■ WORK INSTRUCTIONS ■
Output every line below as it stands, dropping only the images.
BEGIN RECORDS SHOWN
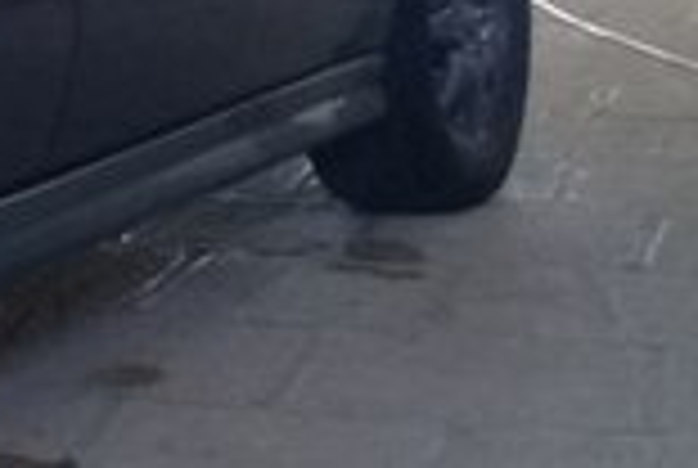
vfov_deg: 9.9
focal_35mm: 137
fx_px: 2661
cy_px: -137
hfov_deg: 13.1
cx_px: -662
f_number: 2.2
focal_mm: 3.3
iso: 64
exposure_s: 1/50
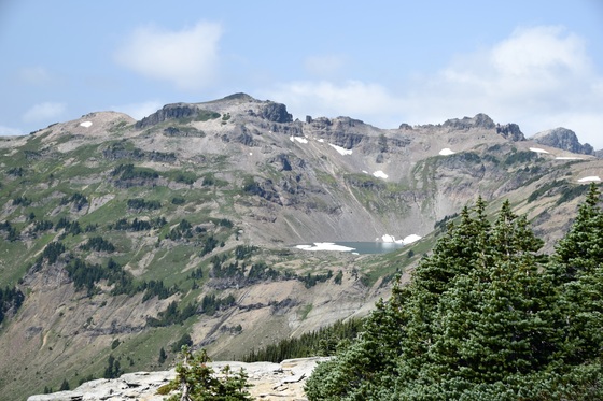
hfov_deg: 30.5
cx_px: 302
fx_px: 1105
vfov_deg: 20.6
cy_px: 200
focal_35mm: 66
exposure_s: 1/250
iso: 280
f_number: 8
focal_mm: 44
END RECORDS SHOWN
■ THE COMPLETED TASK ■
vfov_deg: 9.9
focal_35mm: 137
fx_px: 2661
cy_px: -137
hfov_deg: 13.1
cx_px: -662
f_number: 2.2
focal_mm: 3.3
iso: 64
exposure_s: 1/50
hfov_deg: 30.5
cx_px: 302
fx_px: 1105
vfov_deg: 20.6
cy_px: 200
focal_35mm: 66
exposure_s: 1/250
iso: 280
f_number: 8
focal_mm: 44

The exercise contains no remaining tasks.